I’m trying to create a Pareto chart to obtain information about software repositories. Specifically, I want to verify if the number of commits and developers follow the Pareto law. I’m writing the following code in R:
# Function to create Pareto chart and save as PDF
create_pareto_chart <- function(input_file, output_dir) {
# Read the CSV file
data <- read.csv(input_file)
# Extract project name from file path
project_name <- basename(input_file)
project_name <- sub("\.csv$", "", project_name)
# Calculate commit counts per author
commit_counts <- data %>%
count(author) %>%
arrange(desc(n))
# Ensure there are no missing or NA authors
commit_counts <- commit_counts %>% filter(!is.na(author) & author != "")
# Calculate cumulative percentage of commits
total_commits <- sum(commit_counts$n)
commit_counts <- commit_counts %>%
mutate(cumulative_sum = cumsum(n),
cumulative_percentage = 100 * cumulative_sum / total_commits)
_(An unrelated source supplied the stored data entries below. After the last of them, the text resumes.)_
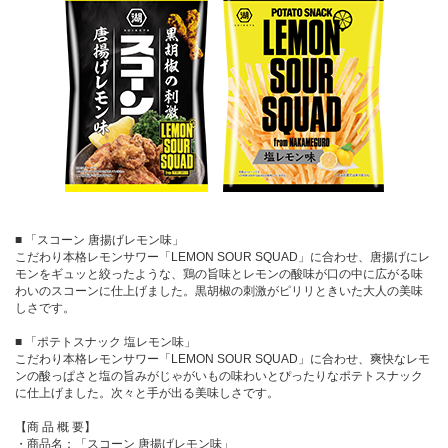
■ 「スコーン 唐揚げレモン味」
こだわり本格レモンサワー「LEMON SOUR SQUAD」に合わせ、唐揚げにレ
モンをギュッと絞ったような、鶏の旨味とレモンの酸味が口の中に広がる味
わいのスコーンに仕上げました。黒胡椒の刺激がピリリときいた大人の美味
しさです。
■ 「ポテトスナック 塩レモン味」
こだわり本格レモンサワー「LEMON SOUR SQUAD」に合わせ、爽快なレモ
ンの酸っぱさと塩の旨みがじゃがいもの味わいとぴったりなポテトスナック
に仕上げました。次々と手が出る美味しさです。
【商 品 概 要】
・商品名：「スコーン 唐揚げレモン味」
# Print the cumulative percentage values
print(commit_counts)
# Create Pareto chart
p <- ggplot(commit_counts, aes(x = reorder(author, -n), y = n)) +
geom_bar(stat = "identity", fill = "orange") +
geom_line(aes(y = cumulative_percentage * max(n) / 100, group = 1), color = "red") +
geom_point(aes(y = cumulative_percentage * max(n) / 100), color = "red") +
geom_text(aes(y = cumulative_percentage * max(n) / 100, label = round(cumulative_percentage, 1)),
vjust = -0.5, size = 3, color = "blue") + # Add labels to the cumulative line
geom_hline(yintercept = max(commit_counts$n) * 0.8, color = "red", linetype = "dashed") +
scale_y_continuous(
sec.axis = sec_axis(~ . * 100 / max(commit_counts$n), name = "Cumulative Percentage of Commits")
) +
labs(title = paste("Pareto Chart of Commits per Author (", project_name, ")", sep = ""),
x = "Authors (anonymized)",
y = "Number of Commits") +
theme(axis.text.x = element_text(angle = 90, hjust = 1))
# Save the plot as PDF
pdf(file = file.path(output_dir, paste(project_name, ".pdf", sep = "")), width = 14, height = 7)
print(p)
dev.off()
}
However, I noticed that the cumulative percentage shows unexpected fluctuations.
I printed the same values in the console, but I couldn’t identify any strange fluctuations.
I printed the same values in the consolle, however, I did’t identify any strange fluttuation.